Geiger Gidon Kremer: Auf der Bühne daheim

Für den Geiger Gidon Kremer (65) ist die Musikindustrie zu sehr am Erfolg orientiert. Im Gespräch erzählt er, woran er glaubt.

Berlin. Gidon Kremer gilt als einer der weltbesten Violinisten und hat mit allen wichtigen Orchestern und Dirigenten gespielt. Heute wird er 65 Jahre alt.

Herr Kremer, andere Menschen gehen mit 65 in Ruhestand — und Sie?

Gidon Kremer: Ich wünsche mir oft mehr Zeit und Ruhe, aber das bleibt meist ein Traum. Ich fühle mich so vielen Projekten und jungen Menschen gegenüber verpflichtet. Ich möchte die Dinge weitergeben, die mir wichtig sind. Deshalb sehe ich die 65 als eine Zwischenstation, die ich sehr gern mit meinem Orchester feiere.

Gibt es denn etwas, das Sie künstlerisch noch nicht geschafft haben?

Kremer: Ich habe so viel gemacht — ich glaube nicht, dass ich jemandem etwas schuldig bin. Aber ich war immer so interessiert an allem, was rundherum passiert. Deswegen gibt es nicht den Punkt, an dem ich sage, ich habe genug. Ich bin weiter offen für alle unerwarteten Dinge.

Was wollen Sie jungen Leuten vermitteln?

Kremer: Das Wichtigste war mir immer, vor allem an die Musik zu denken und nicht an mich selbst. Nicht Selbstpromotion zu betreiben, sondern im Dienste derer zu stehen, die diese Musik kreieren — Komponisten. Die Jugend wird heute verführt zu glauben, dass Erfolg das Wichtigste ist. In Wirklichkeit ist es anders: dass man seiner Sache und der Musik treu bleibt und nicht auf den Erfolg schielt.

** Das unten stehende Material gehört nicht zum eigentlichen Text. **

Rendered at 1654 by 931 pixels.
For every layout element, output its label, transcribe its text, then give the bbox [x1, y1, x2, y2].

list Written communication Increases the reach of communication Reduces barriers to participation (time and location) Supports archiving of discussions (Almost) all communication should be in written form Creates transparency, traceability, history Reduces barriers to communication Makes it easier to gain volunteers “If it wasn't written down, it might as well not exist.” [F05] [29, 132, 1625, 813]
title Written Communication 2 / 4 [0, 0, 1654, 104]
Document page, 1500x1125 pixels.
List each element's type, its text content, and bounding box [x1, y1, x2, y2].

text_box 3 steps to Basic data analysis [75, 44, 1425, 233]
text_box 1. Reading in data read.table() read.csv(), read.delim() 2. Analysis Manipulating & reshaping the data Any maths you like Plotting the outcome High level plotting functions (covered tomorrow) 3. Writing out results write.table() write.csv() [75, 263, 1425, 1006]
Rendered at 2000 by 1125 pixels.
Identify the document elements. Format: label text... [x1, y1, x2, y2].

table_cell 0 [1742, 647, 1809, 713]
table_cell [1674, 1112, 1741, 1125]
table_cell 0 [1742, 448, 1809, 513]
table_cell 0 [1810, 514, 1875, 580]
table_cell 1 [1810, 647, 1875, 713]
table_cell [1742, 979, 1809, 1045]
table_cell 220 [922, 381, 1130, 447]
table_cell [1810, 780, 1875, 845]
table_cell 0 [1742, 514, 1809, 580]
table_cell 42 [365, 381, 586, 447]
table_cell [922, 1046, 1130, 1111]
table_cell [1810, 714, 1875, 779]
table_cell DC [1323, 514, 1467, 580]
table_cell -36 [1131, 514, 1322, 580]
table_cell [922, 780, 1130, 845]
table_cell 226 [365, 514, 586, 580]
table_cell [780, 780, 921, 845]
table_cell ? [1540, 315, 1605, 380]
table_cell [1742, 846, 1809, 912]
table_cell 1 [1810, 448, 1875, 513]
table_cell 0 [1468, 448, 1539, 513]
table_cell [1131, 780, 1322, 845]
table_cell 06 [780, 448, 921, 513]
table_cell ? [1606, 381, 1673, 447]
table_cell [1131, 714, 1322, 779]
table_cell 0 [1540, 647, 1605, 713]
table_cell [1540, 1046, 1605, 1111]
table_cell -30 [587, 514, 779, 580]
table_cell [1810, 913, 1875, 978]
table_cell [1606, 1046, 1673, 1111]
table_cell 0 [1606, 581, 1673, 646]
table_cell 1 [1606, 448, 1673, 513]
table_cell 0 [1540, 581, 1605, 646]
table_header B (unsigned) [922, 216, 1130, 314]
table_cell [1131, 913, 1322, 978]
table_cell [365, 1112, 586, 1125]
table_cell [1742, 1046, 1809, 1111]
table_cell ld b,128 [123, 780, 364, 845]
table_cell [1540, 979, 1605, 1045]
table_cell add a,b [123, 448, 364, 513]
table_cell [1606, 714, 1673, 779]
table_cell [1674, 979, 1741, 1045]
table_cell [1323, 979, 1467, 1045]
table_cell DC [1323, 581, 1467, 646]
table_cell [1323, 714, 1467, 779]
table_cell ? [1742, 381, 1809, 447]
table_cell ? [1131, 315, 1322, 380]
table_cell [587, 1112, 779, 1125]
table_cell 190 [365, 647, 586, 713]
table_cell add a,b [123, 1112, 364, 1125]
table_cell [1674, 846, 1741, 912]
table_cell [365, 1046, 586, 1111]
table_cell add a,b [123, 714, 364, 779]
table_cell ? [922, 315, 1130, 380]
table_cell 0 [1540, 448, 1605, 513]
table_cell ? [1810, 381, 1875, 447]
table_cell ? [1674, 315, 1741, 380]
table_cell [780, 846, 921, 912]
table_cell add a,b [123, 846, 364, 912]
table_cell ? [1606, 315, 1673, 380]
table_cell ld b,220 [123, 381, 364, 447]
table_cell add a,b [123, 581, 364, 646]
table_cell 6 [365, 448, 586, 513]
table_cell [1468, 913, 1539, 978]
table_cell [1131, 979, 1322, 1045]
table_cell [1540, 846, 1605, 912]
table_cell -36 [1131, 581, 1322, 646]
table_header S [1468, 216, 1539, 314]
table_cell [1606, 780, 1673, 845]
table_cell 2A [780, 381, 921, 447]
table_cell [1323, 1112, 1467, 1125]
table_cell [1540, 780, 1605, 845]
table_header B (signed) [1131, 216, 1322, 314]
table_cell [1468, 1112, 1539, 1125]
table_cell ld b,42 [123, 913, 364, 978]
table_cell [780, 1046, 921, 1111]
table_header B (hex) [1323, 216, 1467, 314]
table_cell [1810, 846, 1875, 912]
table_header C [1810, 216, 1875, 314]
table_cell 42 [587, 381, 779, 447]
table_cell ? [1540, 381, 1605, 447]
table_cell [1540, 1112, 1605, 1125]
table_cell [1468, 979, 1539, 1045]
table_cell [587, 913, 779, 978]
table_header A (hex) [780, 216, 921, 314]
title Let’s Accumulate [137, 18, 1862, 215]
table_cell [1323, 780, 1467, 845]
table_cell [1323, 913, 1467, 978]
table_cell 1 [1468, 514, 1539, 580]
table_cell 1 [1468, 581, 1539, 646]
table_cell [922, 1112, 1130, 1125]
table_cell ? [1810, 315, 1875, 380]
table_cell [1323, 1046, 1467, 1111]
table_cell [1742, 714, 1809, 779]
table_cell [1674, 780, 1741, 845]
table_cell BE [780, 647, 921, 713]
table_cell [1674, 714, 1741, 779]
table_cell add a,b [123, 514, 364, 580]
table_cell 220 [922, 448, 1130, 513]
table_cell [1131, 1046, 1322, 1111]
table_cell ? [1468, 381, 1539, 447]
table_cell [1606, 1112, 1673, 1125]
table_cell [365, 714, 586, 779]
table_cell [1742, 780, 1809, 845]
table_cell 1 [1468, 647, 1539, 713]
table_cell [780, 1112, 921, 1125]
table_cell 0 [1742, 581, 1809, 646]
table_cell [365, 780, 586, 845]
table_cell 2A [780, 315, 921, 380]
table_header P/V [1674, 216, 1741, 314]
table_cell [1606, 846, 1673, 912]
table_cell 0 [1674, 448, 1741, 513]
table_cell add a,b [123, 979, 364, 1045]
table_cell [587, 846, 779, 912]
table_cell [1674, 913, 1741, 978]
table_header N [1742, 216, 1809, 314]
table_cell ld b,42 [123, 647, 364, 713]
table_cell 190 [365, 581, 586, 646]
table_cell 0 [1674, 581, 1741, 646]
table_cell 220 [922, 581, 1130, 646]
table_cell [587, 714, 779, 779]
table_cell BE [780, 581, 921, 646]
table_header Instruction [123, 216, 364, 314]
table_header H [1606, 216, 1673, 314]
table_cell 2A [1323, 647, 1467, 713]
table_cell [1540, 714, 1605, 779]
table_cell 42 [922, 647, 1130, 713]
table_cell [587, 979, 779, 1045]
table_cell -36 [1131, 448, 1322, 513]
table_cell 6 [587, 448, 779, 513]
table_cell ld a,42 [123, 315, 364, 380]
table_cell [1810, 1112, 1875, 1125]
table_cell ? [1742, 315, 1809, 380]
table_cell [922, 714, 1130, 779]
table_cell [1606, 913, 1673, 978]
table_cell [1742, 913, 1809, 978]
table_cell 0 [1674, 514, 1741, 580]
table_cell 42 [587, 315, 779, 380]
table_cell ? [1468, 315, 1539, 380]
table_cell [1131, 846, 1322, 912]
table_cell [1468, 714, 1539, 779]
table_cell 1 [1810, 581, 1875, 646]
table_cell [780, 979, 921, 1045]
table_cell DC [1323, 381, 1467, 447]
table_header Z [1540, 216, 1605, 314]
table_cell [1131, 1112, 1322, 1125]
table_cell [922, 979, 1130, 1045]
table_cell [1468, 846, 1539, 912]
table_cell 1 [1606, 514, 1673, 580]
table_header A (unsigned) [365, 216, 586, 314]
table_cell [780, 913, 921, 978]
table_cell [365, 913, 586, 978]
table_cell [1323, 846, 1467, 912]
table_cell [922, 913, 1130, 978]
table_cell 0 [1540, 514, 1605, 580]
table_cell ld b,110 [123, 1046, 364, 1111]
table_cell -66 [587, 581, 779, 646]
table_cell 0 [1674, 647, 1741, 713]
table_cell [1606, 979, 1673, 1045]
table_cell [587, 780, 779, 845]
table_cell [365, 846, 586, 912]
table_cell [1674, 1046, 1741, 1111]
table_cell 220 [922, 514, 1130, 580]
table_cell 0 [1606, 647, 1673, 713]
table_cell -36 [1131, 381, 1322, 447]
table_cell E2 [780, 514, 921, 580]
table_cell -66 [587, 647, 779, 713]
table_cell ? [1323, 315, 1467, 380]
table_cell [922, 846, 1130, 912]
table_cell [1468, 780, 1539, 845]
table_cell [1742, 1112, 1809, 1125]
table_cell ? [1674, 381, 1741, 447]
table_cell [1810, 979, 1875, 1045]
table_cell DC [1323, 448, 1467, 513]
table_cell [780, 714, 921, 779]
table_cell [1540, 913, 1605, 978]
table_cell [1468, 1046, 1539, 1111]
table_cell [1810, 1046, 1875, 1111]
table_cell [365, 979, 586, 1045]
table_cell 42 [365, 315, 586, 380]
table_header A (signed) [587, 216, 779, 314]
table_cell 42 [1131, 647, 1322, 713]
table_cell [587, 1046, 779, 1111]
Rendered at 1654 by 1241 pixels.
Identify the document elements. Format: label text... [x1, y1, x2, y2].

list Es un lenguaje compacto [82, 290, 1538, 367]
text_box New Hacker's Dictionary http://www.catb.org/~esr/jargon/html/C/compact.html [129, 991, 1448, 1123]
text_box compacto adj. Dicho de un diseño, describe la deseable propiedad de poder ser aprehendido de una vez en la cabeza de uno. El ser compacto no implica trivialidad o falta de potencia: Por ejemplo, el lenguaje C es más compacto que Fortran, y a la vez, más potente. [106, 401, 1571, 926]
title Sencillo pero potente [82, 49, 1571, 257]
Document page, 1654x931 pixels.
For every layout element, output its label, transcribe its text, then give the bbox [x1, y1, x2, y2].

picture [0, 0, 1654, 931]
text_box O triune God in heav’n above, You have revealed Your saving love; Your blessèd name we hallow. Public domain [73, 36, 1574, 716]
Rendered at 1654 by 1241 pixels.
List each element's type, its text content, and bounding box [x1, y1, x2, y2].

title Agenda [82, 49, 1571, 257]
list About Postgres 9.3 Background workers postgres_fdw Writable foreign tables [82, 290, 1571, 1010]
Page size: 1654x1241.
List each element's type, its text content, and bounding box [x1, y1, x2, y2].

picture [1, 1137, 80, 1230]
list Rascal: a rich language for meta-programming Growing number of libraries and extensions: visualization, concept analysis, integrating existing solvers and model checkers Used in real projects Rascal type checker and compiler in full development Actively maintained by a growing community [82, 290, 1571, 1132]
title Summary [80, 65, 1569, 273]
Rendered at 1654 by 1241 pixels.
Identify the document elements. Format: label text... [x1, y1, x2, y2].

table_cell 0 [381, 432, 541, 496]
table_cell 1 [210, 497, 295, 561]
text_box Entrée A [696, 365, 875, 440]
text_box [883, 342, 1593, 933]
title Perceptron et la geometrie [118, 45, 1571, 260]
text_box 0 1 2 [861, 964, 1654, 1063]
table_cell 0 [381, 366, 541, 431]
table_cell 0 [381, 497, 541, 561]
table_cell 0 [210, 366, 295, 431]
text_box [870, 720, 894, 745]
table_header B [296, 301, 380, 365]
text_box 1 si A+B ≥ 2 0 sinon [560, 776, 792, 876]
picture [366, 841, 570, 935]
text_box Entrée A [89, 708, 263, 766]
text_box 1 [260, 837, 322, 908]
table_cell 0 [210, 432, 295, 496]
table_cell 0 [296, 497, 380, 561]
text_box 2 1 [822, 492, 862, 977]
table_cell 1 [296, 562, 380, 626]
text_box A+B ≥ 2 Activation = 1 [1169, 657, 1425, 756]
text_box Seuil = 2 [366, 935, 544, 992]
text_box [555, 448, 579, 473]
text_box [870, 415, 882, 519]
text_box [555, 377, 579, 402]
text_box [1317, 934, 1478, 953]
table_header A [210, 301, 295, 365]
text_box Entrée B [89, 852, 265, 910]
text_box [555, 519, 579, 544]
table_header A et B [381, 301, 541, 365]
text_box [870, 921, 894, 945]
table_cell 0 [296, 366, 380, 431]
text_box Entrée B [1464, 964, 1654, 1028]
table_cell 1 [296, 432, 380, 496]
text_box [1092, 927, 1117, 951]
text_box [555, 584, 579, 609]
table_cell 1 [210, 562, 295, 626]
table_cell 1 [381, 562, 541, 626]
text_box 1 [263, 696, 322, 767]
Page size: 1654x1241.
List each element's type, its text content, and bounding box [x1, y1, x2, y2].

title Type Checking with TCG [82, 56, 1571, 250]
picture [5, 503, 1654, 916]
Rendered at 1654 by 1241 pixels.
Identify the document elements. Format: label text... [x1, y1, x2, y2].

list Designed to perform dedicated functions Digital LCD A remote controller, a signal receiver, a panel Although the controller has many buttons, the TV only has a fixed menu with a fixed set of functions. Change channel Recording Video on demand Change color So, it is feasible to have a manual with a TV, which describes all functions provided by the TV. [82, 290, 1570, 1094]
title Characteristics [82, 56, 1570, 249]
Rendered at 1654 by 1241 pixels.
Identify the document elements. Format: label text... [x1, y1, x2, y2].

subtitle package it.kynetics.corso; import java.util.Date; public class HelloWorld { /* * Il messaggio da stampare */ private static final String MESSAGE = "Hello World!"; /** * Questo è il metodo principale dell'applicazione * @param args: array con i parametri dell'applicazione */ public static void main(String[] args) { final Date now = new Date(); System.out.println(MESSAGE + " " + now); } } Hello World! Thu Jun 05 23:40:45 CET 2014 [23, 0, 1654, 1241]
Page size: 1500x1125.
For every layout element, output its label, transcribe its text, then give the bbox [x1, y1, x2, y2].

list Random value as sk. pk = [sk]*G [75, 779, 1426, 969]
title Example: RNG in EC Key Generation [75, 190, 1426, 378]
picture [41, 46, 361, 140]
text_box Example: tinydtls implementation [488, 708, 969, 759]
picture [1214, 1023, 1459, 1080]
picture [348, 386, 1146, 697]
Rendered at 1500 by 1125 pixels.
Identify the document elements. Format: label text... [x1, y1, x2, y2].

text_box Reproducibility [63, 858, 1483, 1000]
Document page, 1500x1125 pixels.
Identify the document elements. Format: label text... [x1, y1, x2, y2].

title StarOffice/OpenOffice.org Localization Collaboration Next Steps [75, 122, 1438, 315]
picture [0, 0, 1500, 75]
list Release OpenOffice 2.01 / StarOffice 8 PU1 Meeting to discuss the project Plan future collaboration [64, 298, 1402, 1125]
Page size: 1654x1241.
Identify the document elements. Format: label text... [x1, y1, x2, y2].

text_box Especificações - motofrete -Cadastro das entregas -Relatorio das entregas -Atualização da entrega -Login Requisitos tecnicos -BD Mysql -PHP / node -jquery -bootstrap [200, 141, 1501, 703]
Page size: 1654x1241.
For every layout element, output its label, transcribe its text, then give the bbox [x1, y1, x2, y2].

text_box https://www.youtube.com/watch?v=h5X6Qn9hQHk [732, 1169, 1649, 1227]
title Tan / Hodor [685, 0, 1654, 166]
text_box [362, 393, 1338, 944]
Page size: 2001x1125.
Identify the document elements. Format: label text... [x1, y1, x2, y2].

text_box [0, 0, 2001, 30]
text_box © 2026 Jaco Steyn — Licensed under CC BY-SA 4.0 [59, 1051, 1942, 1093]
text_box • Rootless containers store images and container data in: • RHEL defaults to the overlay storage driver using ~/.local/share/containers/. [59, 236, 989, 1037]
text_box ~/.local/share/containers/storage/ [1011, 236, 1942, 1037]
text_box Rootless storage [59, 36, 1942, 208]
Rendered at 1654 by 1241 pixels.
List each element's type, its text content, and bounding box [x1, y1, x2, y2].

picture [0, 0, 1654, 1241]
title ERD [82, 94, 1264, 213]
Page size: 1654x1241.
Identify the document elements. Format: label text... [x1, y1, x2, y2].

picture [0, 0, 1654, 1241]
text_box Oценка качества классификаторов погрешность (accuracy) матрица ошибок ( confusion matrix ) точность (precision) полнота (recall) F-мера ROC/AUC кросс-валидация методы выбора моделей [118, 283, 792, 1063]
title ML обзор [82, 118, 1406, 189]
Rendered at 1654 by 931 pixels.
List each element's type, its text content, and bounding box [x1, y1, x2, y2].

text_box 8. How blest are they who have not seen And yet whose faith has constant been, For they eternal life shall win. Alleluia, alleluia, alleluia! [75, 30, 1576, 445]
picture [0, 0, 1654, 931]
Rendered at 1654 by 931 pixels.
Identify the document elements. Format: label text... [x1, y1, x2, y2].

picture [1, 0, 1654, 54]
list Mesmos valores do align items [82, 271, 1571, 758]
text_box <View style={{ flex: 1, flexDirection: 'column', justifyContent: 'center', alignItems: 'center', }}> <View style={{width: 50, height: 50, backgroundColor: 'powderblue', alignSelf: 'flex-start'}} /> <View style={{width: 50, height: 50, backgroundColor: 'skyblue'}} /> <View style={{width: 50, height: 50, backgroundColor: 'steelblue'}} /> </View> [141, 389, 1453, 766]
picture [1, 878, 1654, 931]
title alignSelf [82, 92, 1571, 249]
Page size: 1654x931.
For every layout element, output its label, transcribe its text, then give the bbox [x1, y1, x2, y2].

Kann Crossover ein Weg sein, mehr Menschen für klassische Musik zu gewinnen?

Kremer: Nein, im Gegenteil. Crossover ist ein Spielzeug der Industrie, um das Billige besser zu verkaufen. Vielleicht kann man damit Leute reizen, aber man kann sie nicht auf das Wichtige aufmerksam machen. Die Crossover-Tendenz trägt eher dazu bei, die Leute zu unterhalten. Und so schön Unterhaltung manchmal ist — sie ist nicht der Sinn des Lebens.

Sie sprechen fließend Deutsch, sind aber in der ehemaligen Sowjetunion aufgewachsen — als was fühlen Sie sich?

Kremer: Ich empfinde mich als Menschen, der seine Wurzeln überall hat. Mein Heimatland Lettland bedeutet mir viel. Trotzdem habe ich auch deutsche Wurzeln, weil meine Mutter Deutsche war. Dann habe ich 15 Jahre in Moskau gelebt, und seither bin ich in der ganzen Welt auf Reisen. Wahrscheinlich ist mein einziges Zuhause auf der Bühne. Es ist mir wichtig, mit den Tönen auf Du und Du zu sein — und das kann man ja in der ganzen Welt.